┌─ BRANO CITATO

A me hanno iniziato a chiedere del dopo di noi quando avevo 31 anni. La cosa mi faceva un po’ arrabbiare. «Quando tu non ci sarai più come faremo?» Questo è surreale. Nessuno si interroga sul “durante”, sulla qualità della vita delle persone con disabilità e dei loro caregiver. Nessuno considera gli adulti con disabilità costretti a vivere con i genitori tutta la vita. Quale persona lo vorrebbe? Anche questa è una privazione del proprio diritto all’autodeterminazione: liberarsi dal proprio caregiver. Questo è un processo che abbiamo fatto tutti ed è la cosa più naturale del mondo. Parliamo di progetti di vita indipendente, di coabitazione, che ci auguriamo che diano a Sirio la possibilità di vivere in una società dove possa sbattere la porta in faccia ai suoi genitori, dicendogli «La costruisco comunque la mia autonomia!». Certo con il nostro aiuto, ma magari fuori dalla porta di casa e dal contesto esclusivamente famigliare.
Perché nasce la Fondazione Tetrabondi?

└─

__COMPITO 1__:
Nel brano sul «dopo di noi», perché vivere con i genitori per tutta la vita viene chiamato una privazione? Rispondi in una o due frasi.
__COMPITO 2__:
Riassumi il brano citato in due frasi.

┌─ RIGHE ESTRATTE

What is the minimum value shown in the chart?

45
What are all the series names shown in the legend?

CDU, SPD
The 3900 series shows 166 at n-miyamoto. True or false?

└─

__RISPOSTA 1__:
Perché toglie il diritto all'autodeterminazione, cioè la possibilità di liberarsi dal proprio caregiver. Secondo il brano è un passaggio che tutti hanno fatto ed è la cosa più naturale del mondo.

__RISPOSTA 2__:
Chi scrive critica la domanda sul «dopo di noi», ricevuta già a 31 anni, perché nessuno si chiede come vada il «durante», cioè la qualità della vita delle persone con disabilità e dei loro caregiver, né pensa agli adulti costretti a vivere sempre con i genitori. Per questo si parla di progetti di vita indipendente e di coabitazione, con la speranza che Sirio costruisca la sua autonomia con l'aiuto dei genitori ma fuori dal contesto solo famigliare.